In this context, NVIDIA launched the Nemo Claw software stack for the OpenClaw ecosystem, established the Nemotron Coalition with global AI labs, and expanded multiple open model product lines to enhance its AI infrastructure and model ecosystem.

One of the most notable releases for developers is the Nemo Claw software stack for the OpenClaw community. Recently, the open-source project OpenClaw has gained rapid popularity among developers and is seen as a prototype of a “personal AI operating system.”

Huang highly praised OpenClaw: “OpenClaw opens the next frontier of AI for everyone and has become the fastest-growing open-source project in history,” he said. “Mac and Windows are operating systems for personal computers. OpenClaw is the operating system for personal AI. This is the moment everyone has been waiting for—the revival of the software era.” Unlike traditional AI applications, OpenClaw aims to make AI agents run continuously like applications, capable of autonomous task planning, tool invocation, and completing complex workflows.

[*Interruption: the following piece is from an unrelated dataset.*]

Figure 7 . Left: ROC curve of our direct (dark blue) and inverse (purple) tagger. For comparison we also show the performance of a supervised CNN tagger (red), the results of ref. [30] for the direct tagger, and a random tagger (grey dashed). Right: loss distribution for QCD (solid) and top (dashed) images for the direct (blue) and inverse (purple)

Under this framework, Nemo Claw provides a comprehensive set of basic software capabilities, allowing developers to install NVIDIA Nemotron models and the newly released OpenShell runtime environment with a single command, adding security and privacy controls for AI agents. Using OpenShell’s sandbox environment, AI agents can follow security policies and privacy rules when accessing tools and data, ensuring data security while improving efficiency.

Nemo Claw also supports hybrid invocation of local and cloud models. Developers can run Nemotron models on dedicated user devices and access cutting-edge cloud models via privacy routing, balancing data privacy and computational power. NVIDIA states that Nemo Claw can operate on various dedicated computing platforms, including PCs and laptops with GeForce RTX graphics cards, RTX PRO workstations, DGX Station, and DGX Spark systems, providing stable compute power for continuous AI agent operation.

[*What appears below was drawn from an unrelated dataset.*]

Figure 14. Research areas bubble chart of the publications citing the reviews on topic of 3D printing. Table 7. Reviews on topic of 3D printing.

In parallel, NVIDIA is expanding its open model ecosystem. At this conference, NVIDIA announced the Nemotron Coalition, uniting leading AI labs and model developers worldwide to promote open frontier models. Founding members include Black Forest Labs, Cursor, LangChain, Mistral AI, Perplexity, Reflection AI, Sarvam, and Thinking Machines Lab.

The first project of the coalition will be a jointly developed foundational model by Mistral AI and NVIDIA, with other members contributing data, evaluation systems, and domain knowledge. NVIDIA states that this model will serve as a key foundation for the upcoming NVIDIA Nemotron 4 open model family.

Beyond ecosystem collaboration, NVIDIA is also expanding multiple open model lines to support AI agents, physical intelligence, and medical research. The NVIDIA Nemotron 3 series enhances multimodal understanding, with versions like Ultra, Omni, and VoiceChat. These models can process language, vision, and speech simultaneously, enabling AI agents to conduct natural conversations, perform complex reasoning, and extract key information from videos and documents.

In addition to digital AI agents, NVIDIA is pushing AI into the physical world. New models include NVIDIA Isaac GR00T N1.7, a visual-language action model for humanoid robots capable of perception, reasoning, and action in real environments; NVIDIA Alpamayo 1.5, designed for autonomous driving with navigation cues, multi-camera support, and configurable camera parameters; and the upcoming NVIDIA Cosmos 3, claimed to be the first unified “world generation, physical reasoning, and action simulation” foundational model, aiming to assist robots and autonomous vehicles in complex environments.

From AI agent platforms to open model ecosystems, and applications in robotics, autonomous driving, and life sciences, NVIDIA is gradually building a comprehensive AI technology system covering both digital and physical worlds. As more developers and companies join the open model and AI agent ecosystems, this system is expected to further drive innovation and deployment of AI worldwide.